— Things to do —
1 > In the San Francisco travel essay, how much was paid for the Guinness at Vesuvios, and how much was the tip?
2 > Write a continuation of the San Francisco travel essay that begins right after its final sentence.

Excerpted passage Block Start

But I was frantically trying to see the city and keep to some kind of schedule. Part of me fell into my old philosophy of not needing to see everything, because anything is better than nothing, and part of me was captured in the thrills of being a lone traveller in a new city, on some mission to see the sights I deemed necessary to see, and write them up for my little magazine, Beatdom. I cared not for the usual tourist traps, but didn’t rule them out altogether. I wanted to see as much as possible and to move on, getting back to the organic farm, on which I was working, on Monday. Friday was for exploring and checking in, Saturday for seeing the Haight-Ashbury district and the West, and Sunday for thoroughly exploring North Beach – seeking out the Beats’ houses and haunts and living their life for a whole day in some little way.
So I looked around City Lights for half an hour and then skipped outside to Kerouac Alley and took a few photos of the store, and of Vesuvios and Toscas and the poetry and art in the alleyway, on the ground and on the walls, the works of Kerouac and Ferlinghetti and a city ready eventually to embrace its cultural past like so few others. Then I went into Vesuvios and ordered a double rum, showed my Scottish driver’s licence as ID, and took the drink upstairs to sit by the windows and look out at the street I’d long wished to visit. I sat and drank and looked at the tourists being lectured of the significance of City Lights on literary history, and at the uncaring Asians that wandered by with some contempt for the tourist idiots, and then in at the bar and at the mini model of a sign saying, “Kerouac Alley-><-Columbus” and had a little nodding-head Beatnik beside it, and posters on the was of Burroughs and his guns, Ginsberg naked with Corso, Kerouac looking handsome… All of it was old and Beatnik, and there was baseball on the TV and the subtitles giving away the muted words of the commentators told me of the departure from the Giants of the only baseball played I knew – Barry Bonds. Down below, at the bar, the barman and bargirl were discussing Bonds’ departure and the end of a sporting era that I tried to comprehend but couldn’t, so I went back to sipping my rum and watching the streets. I explored the painting on the side of the City Lights building, connected to some kind of restaurant, which had been painted by a number of people, including Lawrence Ferlinghetti. Twenty-somethings kept coming along and taking photos in pairs and couples, and I watched as it became evident that in each pair or couple, only one of them would know about the Beats and the other would be totally ignorant, and I listened as one would explain to the other with glaring errors and omissions, the significance of City Lights. None got the significance of Vesuvios, such as it was.
The bargirl, blonde and skinny and tall and pretty, came by to pick up the glasses from the empty tables and asked me if I wanted a drink, and I said a Guinness, and I got it, paying five dollars and tipping her one dollar. I sipped the Guinness and tried to follow the baseball, and sat watching, not understanding for maybe an hour, until the jazz joint across the way opened and I sat and watched the folks arrive to go there, and I considered crossing the street and listening to the jazz. But nowadays jazz was the music of the middle-aged, and no longer the sound of youth and rebellion. Yes, it still was something one could dance vigorously to, but instead it was the cats that listened to it, but now were too old and mature and sensible to dance like crazed, sweaty beasts, and so sat in their sharp suits, sipping whiskey and wine at tables, and talking city banter and listening to the background music of black sax players and pianists, only really tapping their fingers, or if the sound really got going they might nod their heads and reference the music in conversation before moving on to the next suburban topic.

Excerpted passage Block End
Dataset excerpts Block Start

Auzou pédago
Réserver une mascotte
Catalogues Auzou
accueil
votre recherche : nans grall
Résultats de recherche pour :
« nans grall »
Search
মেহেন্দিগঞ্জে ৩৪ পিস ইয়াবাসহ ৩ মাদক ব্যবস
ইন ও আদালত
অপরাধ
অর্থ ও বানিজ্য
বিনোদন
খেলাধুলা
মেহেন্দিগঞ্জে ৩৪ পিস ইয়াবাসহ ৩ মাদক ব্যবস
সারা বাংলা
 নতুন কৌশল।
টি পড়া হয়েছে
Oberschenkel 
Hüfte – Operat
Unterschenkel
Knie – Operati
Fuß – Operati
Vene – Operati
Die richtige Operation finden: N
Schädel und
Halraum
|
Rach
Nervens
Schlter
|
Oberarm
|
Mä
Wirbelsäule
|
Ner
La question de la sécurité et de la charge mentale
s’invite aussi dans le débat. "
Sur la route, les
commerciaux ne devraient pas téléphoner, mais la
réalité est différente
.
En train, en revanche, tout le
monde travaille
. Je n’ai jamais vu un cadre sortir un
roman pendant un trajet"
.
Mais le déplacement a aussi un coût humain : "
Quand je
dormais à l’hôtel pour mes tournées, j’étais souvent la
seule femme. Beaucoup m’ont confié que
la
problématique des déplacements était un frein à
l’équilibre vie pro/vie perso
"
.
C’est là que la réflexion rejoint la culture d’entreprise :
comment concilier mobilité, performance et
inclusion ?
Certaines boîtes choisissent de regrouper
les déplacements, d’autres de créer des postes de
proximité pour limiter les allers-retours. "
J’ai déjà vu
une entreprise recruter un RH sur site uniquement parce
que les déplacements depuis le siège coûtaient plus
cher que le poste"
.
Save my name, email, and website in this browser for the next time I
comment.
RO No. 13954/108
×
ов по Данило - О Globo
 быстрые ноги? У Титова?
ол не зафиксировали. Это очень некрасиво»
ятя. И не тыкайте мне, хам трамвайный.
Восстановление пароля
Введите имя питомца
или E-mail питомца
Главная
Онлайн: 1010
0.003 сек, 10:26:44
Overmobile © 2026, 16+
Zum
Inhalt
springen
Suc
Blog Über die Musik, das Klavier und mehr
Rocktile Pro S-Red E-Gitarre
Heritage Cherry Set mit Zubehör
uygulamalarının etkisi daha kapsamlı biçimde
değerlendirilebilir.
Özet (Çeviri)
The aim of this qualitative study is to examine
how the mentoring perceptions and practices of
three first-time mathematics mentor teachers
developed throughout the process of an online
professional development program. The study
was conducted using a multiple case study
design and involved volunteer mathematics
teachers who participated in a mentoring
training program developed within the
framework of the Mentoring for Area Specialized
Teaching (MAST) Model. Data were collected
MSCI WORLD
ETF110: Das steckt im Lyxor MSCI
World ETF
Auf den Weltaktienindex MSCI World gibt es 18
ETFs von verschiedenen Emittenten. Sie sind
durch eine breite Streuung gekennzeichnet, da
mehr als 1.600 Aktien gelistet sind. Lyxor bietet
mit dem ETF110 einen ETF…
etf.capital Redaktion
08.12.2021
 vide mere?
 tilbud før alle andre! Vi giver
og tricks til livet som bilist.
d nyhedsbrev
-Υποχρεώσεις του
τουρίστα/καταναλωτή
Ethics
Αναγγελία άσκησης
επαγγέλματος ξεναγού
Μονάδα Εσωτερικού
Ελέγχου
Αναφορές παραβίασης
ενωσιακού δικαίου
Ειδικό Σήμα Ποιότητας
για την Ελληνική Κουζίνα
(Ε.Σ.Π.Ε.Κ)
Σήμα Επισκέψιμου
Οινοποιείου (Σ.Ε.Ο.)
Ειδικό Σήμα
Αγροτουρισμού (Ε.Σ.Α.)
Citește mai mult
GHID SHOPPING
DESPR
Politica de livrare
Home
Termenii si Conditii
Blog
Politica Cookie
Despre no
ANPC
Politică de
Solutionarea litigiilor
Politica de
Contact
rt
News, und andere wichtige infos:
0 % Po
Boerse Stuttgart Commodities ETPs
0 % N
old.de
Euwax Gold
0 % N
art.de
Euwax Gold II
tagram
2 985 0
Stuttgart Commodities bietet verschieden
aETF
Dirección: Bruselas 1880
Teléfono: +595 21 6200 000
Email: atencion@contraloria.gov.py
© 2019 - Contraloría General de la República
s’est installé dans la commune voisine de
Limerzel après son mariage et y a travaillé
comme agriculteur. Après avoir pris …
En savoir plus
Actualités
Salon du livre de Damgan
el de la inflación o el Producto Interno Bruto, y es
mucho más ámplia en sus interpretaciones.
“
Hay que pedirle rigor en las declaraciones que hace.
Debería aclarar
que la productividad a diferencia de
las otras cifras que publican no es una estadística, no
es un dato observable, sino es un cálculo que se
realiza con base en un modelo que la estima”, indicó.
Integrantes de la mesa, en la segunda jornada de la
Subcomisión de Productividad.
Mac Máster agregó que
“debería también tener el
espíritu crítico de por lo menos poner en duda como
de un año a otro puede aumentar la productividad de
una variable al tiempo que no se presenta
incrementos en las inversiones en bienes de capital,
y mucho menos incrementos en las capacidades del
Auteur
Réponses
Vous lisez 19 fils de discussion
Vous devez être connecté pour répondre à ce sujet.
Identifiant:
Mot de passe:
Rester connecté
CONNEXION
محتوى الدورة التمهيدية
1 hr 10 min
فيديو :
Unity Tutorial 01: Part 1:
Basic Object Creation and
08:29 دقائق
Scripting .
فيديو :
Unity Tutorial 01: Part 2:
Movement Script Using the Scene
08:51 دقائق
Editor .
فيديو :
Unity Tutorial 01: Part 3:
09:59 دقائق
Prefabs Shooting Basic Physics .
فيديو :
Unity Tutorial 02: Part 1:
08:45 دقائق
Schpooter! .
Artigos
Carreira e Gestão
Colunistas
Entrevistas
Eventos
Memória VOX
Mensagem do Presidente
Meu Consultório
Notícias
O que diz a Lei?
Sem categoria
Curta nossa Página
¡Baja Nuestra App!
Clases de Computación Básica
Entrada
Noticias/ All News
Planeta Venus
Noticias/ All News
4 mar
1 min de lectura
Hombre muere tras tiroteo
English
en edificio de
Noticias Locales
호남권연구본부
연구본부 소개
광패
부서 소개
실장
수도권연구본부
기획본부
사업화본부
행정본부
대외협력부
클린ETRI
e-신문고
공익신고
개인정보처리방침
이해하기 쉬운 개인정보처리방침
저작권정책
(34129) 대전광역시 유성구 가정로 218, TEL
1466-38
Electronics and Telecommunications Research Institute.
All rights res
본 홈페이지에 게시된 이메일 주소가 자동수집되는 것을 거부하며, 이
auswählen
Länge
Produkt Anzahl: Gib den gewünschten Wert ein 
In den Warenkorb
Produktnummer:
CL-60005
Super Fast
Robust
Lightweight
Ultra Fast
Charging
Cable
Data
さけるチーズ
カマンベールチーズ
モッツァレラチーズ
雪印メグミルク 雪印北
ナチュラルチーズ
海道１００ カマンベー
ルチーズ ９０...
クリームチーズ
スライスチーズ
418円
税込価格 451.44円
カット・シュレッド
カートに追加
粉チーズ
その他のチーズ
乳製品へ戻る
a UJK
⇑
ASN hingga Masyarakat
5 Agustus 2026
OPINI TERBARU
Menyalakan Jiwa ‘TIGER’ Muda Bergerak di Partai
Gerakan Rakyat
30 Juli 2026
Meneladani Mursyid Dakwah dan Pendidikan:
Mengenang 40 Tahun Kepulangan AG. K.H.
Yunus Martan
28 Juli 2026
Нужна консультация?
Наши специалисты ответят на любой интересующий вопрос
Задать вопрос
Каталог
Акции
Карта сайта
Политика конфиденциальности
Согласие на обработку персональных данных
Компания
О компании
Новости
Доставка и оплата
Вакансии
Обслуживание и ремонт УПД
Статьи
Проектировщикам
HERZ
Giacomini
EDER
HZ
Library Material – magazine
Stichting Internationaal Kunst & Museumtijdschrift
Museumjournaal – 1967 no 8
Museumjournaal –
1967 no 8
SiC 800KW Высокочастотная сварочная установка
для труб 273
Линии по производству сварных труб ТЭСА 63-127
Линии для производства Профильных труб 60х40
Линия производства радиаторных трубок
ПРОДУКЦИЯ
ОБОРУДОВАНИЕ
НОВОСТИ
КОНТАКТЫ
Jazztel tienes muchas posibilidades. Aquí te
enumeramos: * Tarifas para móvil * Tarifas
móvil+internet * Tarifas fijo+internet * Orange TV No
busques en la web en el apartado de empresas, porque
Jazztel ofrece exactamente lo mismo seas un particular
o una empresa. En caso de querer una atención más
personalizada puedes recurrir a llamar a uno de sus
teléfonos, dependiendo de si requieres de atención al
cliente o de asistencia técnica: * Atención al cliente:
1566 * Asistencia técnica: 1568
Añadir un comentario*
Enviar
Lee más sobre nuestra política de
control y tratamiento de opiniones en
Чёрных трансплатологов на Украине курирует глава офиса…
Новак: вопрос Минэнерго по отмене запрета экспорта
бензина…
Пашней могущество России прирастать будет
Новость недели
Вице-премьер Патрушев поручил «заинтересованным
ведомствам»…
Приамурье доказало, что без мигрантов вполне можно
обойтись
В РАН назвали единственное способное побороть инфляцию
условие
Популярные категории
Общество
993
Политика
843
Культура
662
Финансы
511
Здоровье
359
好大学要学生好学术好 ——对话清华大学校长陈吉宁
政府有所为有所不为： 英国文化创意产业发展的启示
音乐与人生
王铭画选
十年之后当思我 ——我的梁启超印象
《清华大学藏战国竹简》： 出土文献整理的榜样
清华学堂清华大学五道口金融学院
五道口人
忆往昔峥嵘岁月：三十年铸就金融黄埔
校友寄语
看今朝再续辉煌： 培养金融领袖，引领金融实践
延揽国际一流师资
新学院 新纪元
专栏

Dataset excerpts Block End

— List of answers —
1 > Five dollars, with a one-dollar tip.

2 >
So I stayed in Vesuvios and tried to dig it. It probably never was a Beat haven, but rather an average bar frequented by the Beats and immortalised in Beat history by the scrawlings in the wall, long since painted over, that declared Kerouac and Cassady banned since having been thrown out for drunkenness. The owners had capitalised on Beat popularity by naming a drink after Kerouac and by covering the walls in Beat art and ads and references. And back in the day, they had hired people to dress in black, wear berets and play bongos in the window. It really was a cool little place, though. A few groups of middle-aged folks came and sat down at tables and I just sat there on my own, ordering another Guinness and watching the crowds, inside and out.
After an hour, I wandered downstairs to the bathroom, and then when I came out I sat at the bar to drink, trying to get more of a feel for the Vesuvios customers. I ordered another Guinness and drank it quickly, and then had a Jack Kerouac – a shot of tequila, a shot of rum and a dash of orange and cranberry. It tasted harsh with the first sip, but then sweet with the second, and after that it barely tasted of anything. I fired it away and had another. Then some old cat came and sat next to me – about sixty years old with a grey moustache and a face that was drawn and tired and experienced beyond any understanding of fairness. I bought him a Guinness and the old guy bought me another when I’d finished my own drink. We both were quickly drunk and talking about Vietnam and America and politics and family.
“I’m fifty-nine years old and I’ll never stop working,” he said. “I can’t. I can’t afford to. This country… I served in a war for this country, and worked from coast to coast, and at my age I know I’m going to have to keep on working ‘til I drop, for no one’ll take care of me. My daughter can’t afford to, though she’d try. The government won’t. They don’t treat their veterans well.”
“A third of all America’s homeless are war veterans,” I said, quoting an appeal advertisement I’d read in San Luis Obispo.
We kept on talking about the injustices and flaws of the American government, about the bullshit of the Christian religion for luring folks into this sense of hope that was utterly useless and no more than a method of social control, about the man’s family, who were all great kids but helpless in the face of a cruel world, about his working all over America… I could remember almost none of what was said the next day, except perhaps saying, “I’m going to have to go, I don’t have any money,” and the old guy replying, “Don’t worry, I’ll get your drinks.” I couldn’t remember leaving the bar or walking to the hostel, but the next morning I woke up where I’d intended to go.
I spent the day in Haight-Ashbury, terribly depressed from the booze and wandering confused through the Buena Vista and Golden Gate Parks, back and forth along the Haight and trying to figure what to do until the Jack Kerouac Conference at seven. It had been about seven in the morning that I’d left my hostel, and I tried and succeeded in killing almost twelve hours with wandering. But eventually I had to stop off at the Booksmith and buy a signed copy of Anita Thompson’s The Gonzo Way, just so I had something to sit and do. I also hit a half dozen coffee shops along the Haight, and got bored of the overwhelming procession of sixties throwback shops, retailing everything at extortionate prices.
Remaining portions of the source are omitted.